> [WHAT THE EXERCISE ASKS]: Repeat the text lines of every entry below word for word. Leave the pictures out of your answer.

[Entries from a dataset]

§

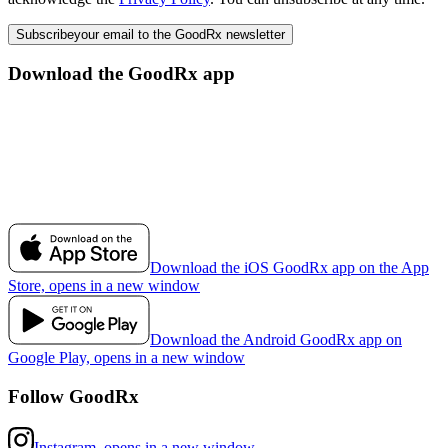
Subscribe
your email to the GoodRx newsletter
Download the GoodRx app
Download the iOS GoodRx app on the App
Store, opens in a new window
Download the Android GoodRx app on
Google Play, opens in a new window
Follow GoodRx
Instagram, opens in a new window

§

> [TASK ANSWER]:
Subscribe
your email to the GoodRx newsletter
Download the GoodRx app
Download the iOS GoodRx app on the App
Store, opens in a new window
Download the Android GoodRx app on
Google Play, opens in a new window
Follow GoodRx
Instagram, opens in a new window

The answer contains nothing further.